Shute Barrington - Life

Life

He was born at Beckett Hall in Shrivenham in Berkshire (now Oxfordshire), the home of his father, John Shute Barrington, 1st Viscount Barrington and educated at Eton College and Merton College, Oxford.

In 1761 he was a made a canon of Christ Church, Oxford and in 1768 a canon of St Paul's from where he moved to be a canon at St George's Chapel, Windsor. In 1769 he was elevated to the episcopy as Bishop of Llandaff and in 1782 was translated to be Bishop of Salisbury and again in 1791 to be Bishop of Durham.

He was a vigorous Protestant, though willing to grant Roman Catholics "every degree of toleration short of political power and establishment." He published several volumes of sermons and tracts, and wrote the political life of his elder brother, William Wildman Shute Barrington. From 1805 to 1826 he was the Visitor of Balliol College, Oxford and in 1806 backed the then Master, John Parsons, in opening the Fellowships to competition.

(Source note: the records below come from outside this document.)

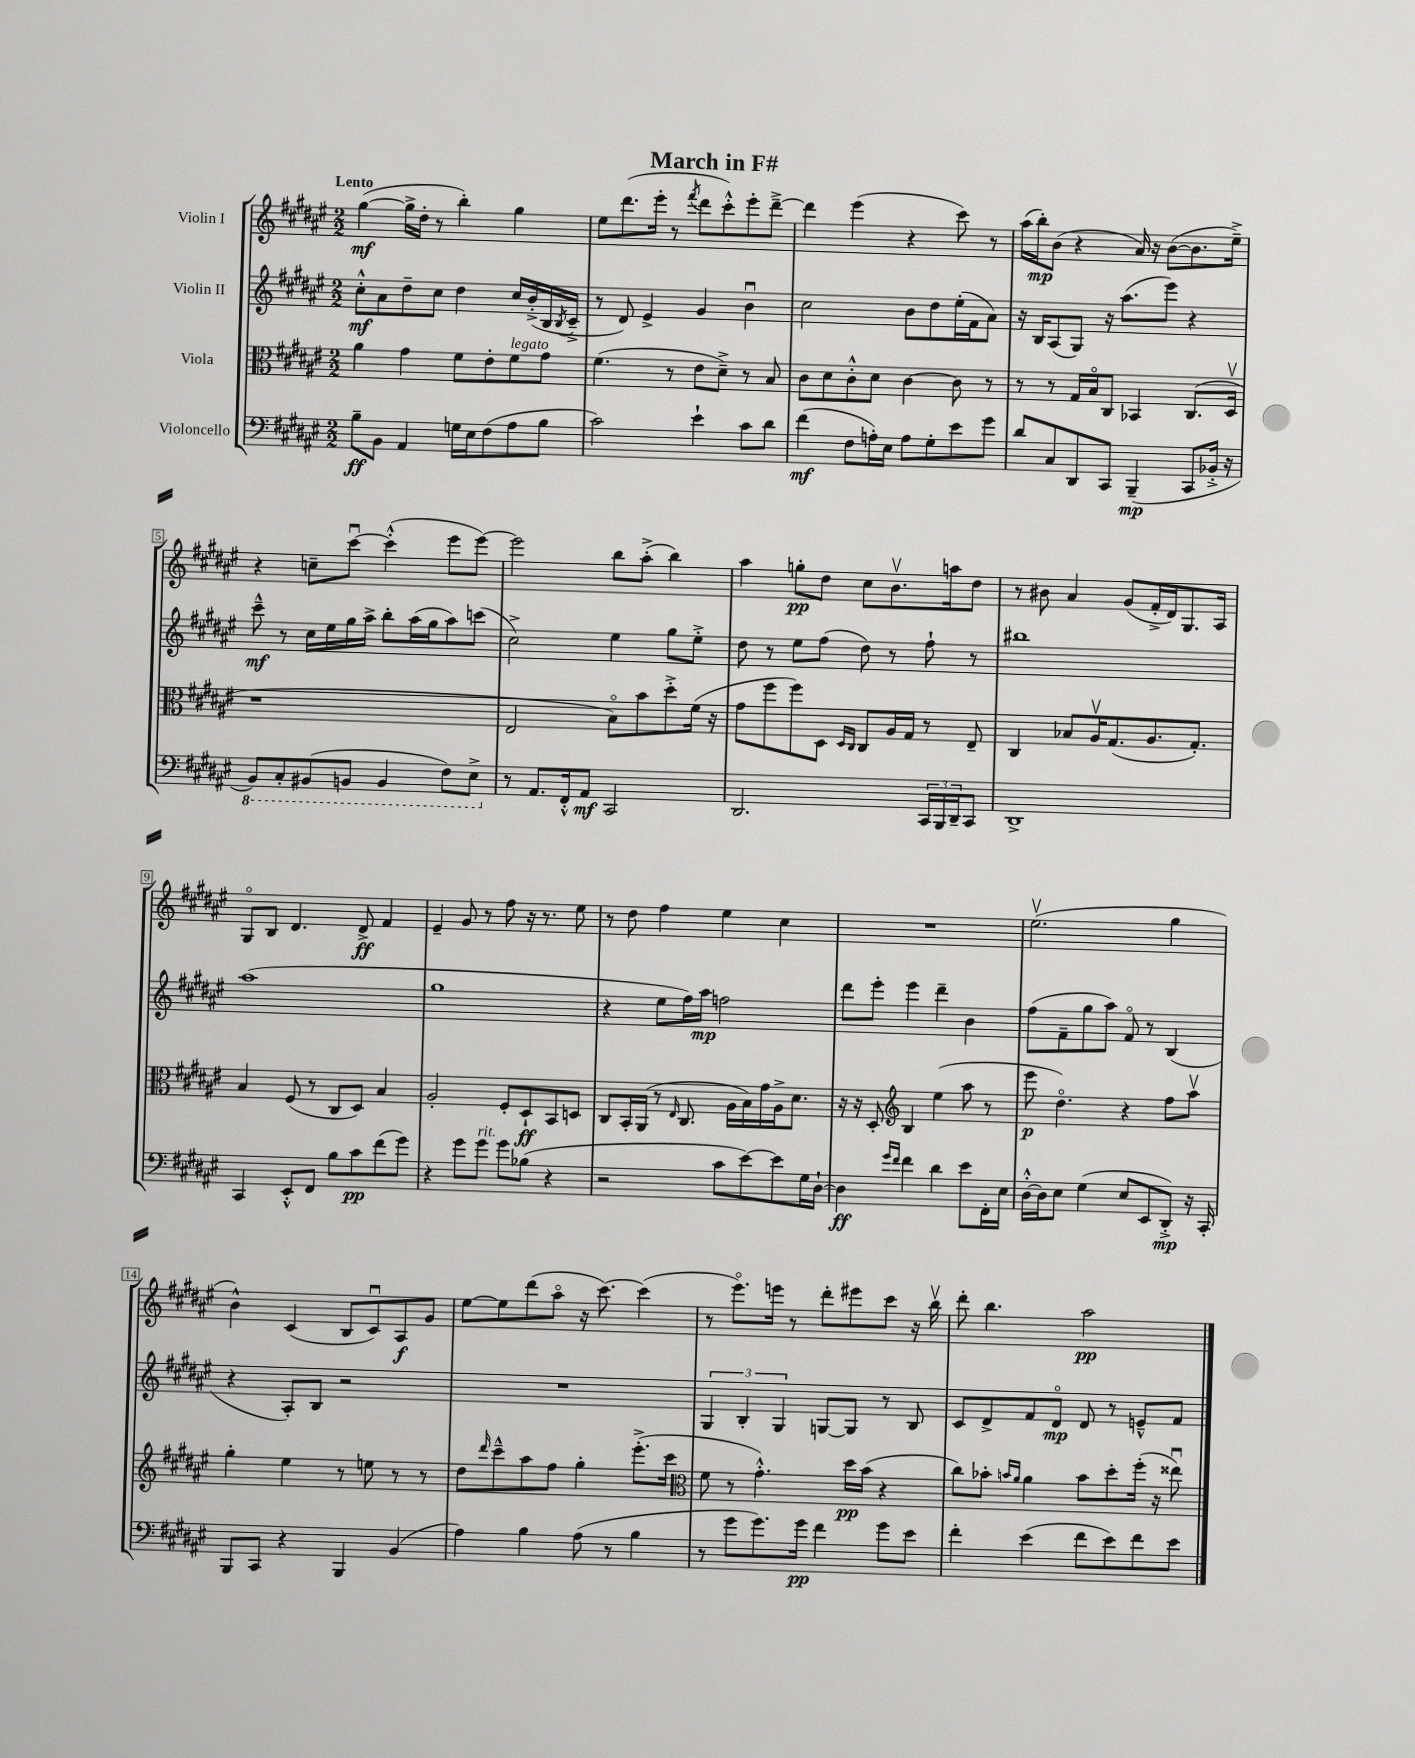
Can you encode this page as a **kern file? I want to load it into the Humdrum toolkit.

**kern	**kern	**kern	**kern
*staff4	*staff3	*staff2	*staff1
*clefF4	*clefC3	*clefG2	*clefG2
*k[f#c#g#d#a#e#]	*k[f#c#g#d#a#e#]	*k[f#c#g#d#a#e#]	*k[f#c#g#d#a#e#]
*M2/2	*M2/2	*M2/2	*M2/2
8B~\L	4a#\	8cc#'^^\L	([4gg#\
8BB\J	.	8a#\	.
4AA#/	4g#\	8dd#~\	16gg#^\]LL
.	.	.	16dd#'\JJ
.	.	8cc#\J	8r
16G\LL	8f#\L	4dd#\	4bb'\)
16E#\J	.	.	.
(8F#\	8e#'\	.	.
8A#\	8f#\	16cc#/LL	4gg#\
.	.	(16b'^/	.
8B\J	8g#\J	16B/	.
.	.	8qB/	.
.	.	16c#~^/JJ	.
=	=	=	=
2c#\)	(4.f#\	8r	8ee#\L
.	.	8d#/)	(8.ddd#\
.	.	4e#^/	.
.	.	.	16eee#'\Jk
.	8r	.	8r
.	.	.	8qfff#/
4e#`\	8e#\L	4g#/	8ddd#\L
.	8d#~^\J)	.	8ccc#'^^\)
8c#\L	8r	4bu\	8eee#'\
8d#\J	8B/	.	[8ddd#~^\J
=	=	=	=
(4f#\	8c#\L	2cc#\	4ddd#\]
.	8d#\	.	.
8F#\L	8c#'^^\	.	(4eee#\
16A'\L)	8d#\J	.	.
16E#\JJ	.	.	.
8A\L	[4c#\	8b\L	4r
8G#'\	.	8dd#\	.
8e#\	8c#\]	(16ee#'\L	8ccc#\)
.	.	16f#\J	.
8g#\J	8r	8a#\J)	8r
=	=	=	=
8d#/L	8r	16r	(16aa#\LL
.	.	16B/LK	16bb'\J)
8C#/	8r	(8A#/	(8b\J
8DD#/	16G#/LL	8G#/J)	4r
.	16Bo/J	.	.
8CC#/J	8C#/J	16r	.
.	.	(8.aa#\L	.
(4BBB~/	4BB-/	.	16a#/)
.	.	.	16r
.	.	8eee#\J)	([8b\L
8CC#/L	(8.C#/L	4r	8.b\]
16BB-'^/Jk	.	.	.
16r	16D#v/Jk	.	16ee#~^\Jk)
=	=	=	=
8BBB/L)	1r	8ccc#~^^\	4r
8CC#'/	.	8r	.
(8BBB#/	.	16cc#\LL	8cc~\L
.	.	16ee#\	.
8BBB/J	.	16gg#\	[8ccc#u\J
.	.	16aa#^\JJ	.
4BBB/	.	8bb'\L	(4ccc#'^^\]
.	.	(16aa#\L	.
.	.	16gg#\J	.
8FF#\L)	.	8aa#\)	8eee#\L
8EE#^\J	.	(8ccc\J	[8eee#\J)
=	=	=	=
8r	2E#/	2cc#^\)	2eee#\]
8.AA#/L	.	.	.
16FF#'^^/k	.	.	.
8AA#/J	.	.	.
2CC#/	8Bo\L)	4ee#\	8bb\L
.	8b\	.	(8aa#'^\J
.	8dd#'^\	8gg#\L	4bb\)
.	(16f#\Jk	8ee#'^\J	.
.	16r	.	.
=	=	=	=
2.DD#/	8g#\L	8dd#\	4aa#\
.	8ff#\	8r	.
.	8ff#\)	8ee#\L	8gg'\L
.	8D#\J	(8ff#\J	8dd#\J
.	16qqD#/LL	.	.
.	16qqC#/JJ	.	.
.	8C#/L	8dd#\)	8cc#\L
.	16A#/L	8r	8.bv\
.	16G#/JJ	.	.
24CC#/LL	8r	8ff#`\	.
24BBB/	.	.	.
.	.	.	16aa\k
24DD#~/J	.	.	.
8CC#/J	8E#~/	8r	8dd#\J
=	=	=	=
1DD#^	4C#/	1bb#	8r
.	.	.	8b#\
.	8B-/L	.	4a#/
.	16A#v/K	.	.
.	(8.G#/	.	.
.	.	.	(8g#/L
.	8.A#/	.	16f#'^/L
.	.	.	16d#/J)
.	.	.	8.G#/
.	8.G#'/J)	.	.
.	.	.	16A#/Jk
=	=	=	=
4CC#/	4B/	(1aa#	8G#o/L
.	.	.	8B/J
8EE#'^^/L	(8F#/	.	4.d#/
8FF#/J	8r	.	.
8B\L	8C#/L	.	.
8c#\	8D#/J)	.	8d#^/
(8f#\	4B/	.	4f#/
8g#\J)	.	.	.
=	=	=	=
4r	2A#'/	1gg#	4e#~/
8g#\L	.	.	8g#/
8g#\J	.	.	8r
8g#\L	8F#'/L	.	8ff#\
(8B-\J	8D#`/	.	16r
.	.	.	8.r
4r	8BB/	.	.
.	8D/J	.	8ee#\
=	=	=	=
2r	8C#/L	4r	8r
.	16BB'/L	.	8dd#\
.	(16AA#/JJ	.	.
.	8r	8ee#\L	4ff#\
.	16qqE#/	.	.
.	8.C#/	16ff#\L)	.
.	.	16aa#\JJ	.
8c#\L	.	2ff\	4ee#\
.	16A#\LL	.	.
[8e#\)	16B\)	.	.
.	16g#\	.	.
8e#\]	16A#^\J	.	4cc#\
.	8.d#\J	.	.
16G#\L	.	.	.
[16D#`\JJ	.	.	.
=	=	=	=
4D#\]	16r	8ddd#\L	1r
.	16r	.	.
.	8D#'/	8eee#'\J	.
*	*clefG2	*	*
16qqg#/LL	.	.	.
16qqf#/JJ	.	.	.
4f#\	4B/	4eee#\	.
4d#\	(4ee#\	4ddd#~\	.
8e#\L	8aa#\	4b\	.
16FF#'\L	8r	.	.
16E#\JJ	.	.	.
=	=	=	=
[16D#'^^\LL	8eee#\	(8ff#\L	(2.ee#v\
16D#\]J	.	.	.
8E#\J	4.dd#o\)	8f#~\	.
(4G#\	.	8gg#\	.
.	.	8aa#\J)	.
8E#/L	4r	8f#o/	.
8EE#/	.	8r	.
8DD#'^/J)	8ff#\L	(4B/	4gg#\
16r	8aa#v\J	.	.
16CC#'/	.	.	.
=	=	=	=
8BBB/L	4gg#'\	4r	4b^^\)
8CC#/J	.	.	.
4r	4ee#\	8A#'/L)	(4c#/
.	.	8B/J	.
4BBB/	8r	2r	8B/L
.	8ee\	.	8c#u/)
(4BB/	8r	.	8A#/
.	8r	.	8g#/J
=	=	=	=
4A#\)	8dd#\L	1r	[8ee#\L
.	16qqddd#/	.	.
.	8ccc#~^^\	.	8ee#\]
4B\	8aa#\	.	(8ddd#\
.	8ff#\J	.	8aa#o\J
(8A#\	4gg#'\	.	16r
.	.	.	[8.ccc#\)
8r	.	.	.
4B\	(8.eee#'^\L	.	(4ccc#\]
.	16ccc#\Jk	.	.
=	=	=	=
*	*clefC3	*	*
8r	8f#\	6G#/	8r
8g#\L	8r	.	8.eee#o\L)
.	.	6B'/	.
8.g#\)	4.g#'^^\)	.	.
.	.	.	16eee\Jk
.	.	6G#/	.
.	.	.	8r
16g#\Jk	.	.	.
4f#\	.	[8G/L	8ddd#'\L
.	16dd#\LL	8G/]J	8eee#\
.	(16b\JJ	.	.
8g#\L	4r	8r	8ccc#\J
8e#\J	.	8B/	16r
.	.	.	16bbv\
=	=	=	=
4f#'\	8cc#\L)	8c#/L	8ddd#'\
.	8b-'\J	8d#^/	4.bb\
.	16qqb/LL	.	.
.	16qqa#/JJ	.	.
(4e#\	4a#\	8f#/	.
.	.	8d#o/J	.
8f#\L	8b\L	8d#/	2aa#\
8e#\)	8dd#'\	8r	.
8f#\	(16ff#'\Jk	8e~^^/L	.
.	16r	.	.
8e#\J	8ee##u\)	8f#/J	.
==	==	==	==
*-	*-	*-	*-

He married firstly, on 2 February 1761, Lady Diana Beauclerk (c. 1735-28 March 1766), daughter of Charles Beauclerk, 2nd Duke of St Albans. His wife died in childbirth, the child stillborn. He married secondly, on 20 June 1770, Jane Guise (d. 8 August 1807), daughter of Sir John Guise, but had no children. He died in Soho in Middlesex (now Greater London). He is buried at St John the Baptist's Church, near his home at Mongewell Park, close to Wallingford, Oxfordshire.

Barrington was a notable patron of education in the diocese of Durham and one Barrington School still exists today in Bishop Auckland. To mark his fiftieth year in the prelacy the diocese of Durham built the Clergy Jubilee School in Newcastle and arranged that Dame Allan's Schools should be housed there.

One notably uncharacteristic event in Barrington's life was his dispatch of troops on 1 January, 1812 to break up a miners' strike at collieries owned by the Dean & chapter of Durham Cathedral in nearby Chester-le-Street. At this time (and up until 1836), the "Prince" Bishops of Durham still held vice-regal powers in the North of England, which included the maintenance of a small private army, garrisoned in Durham Castle.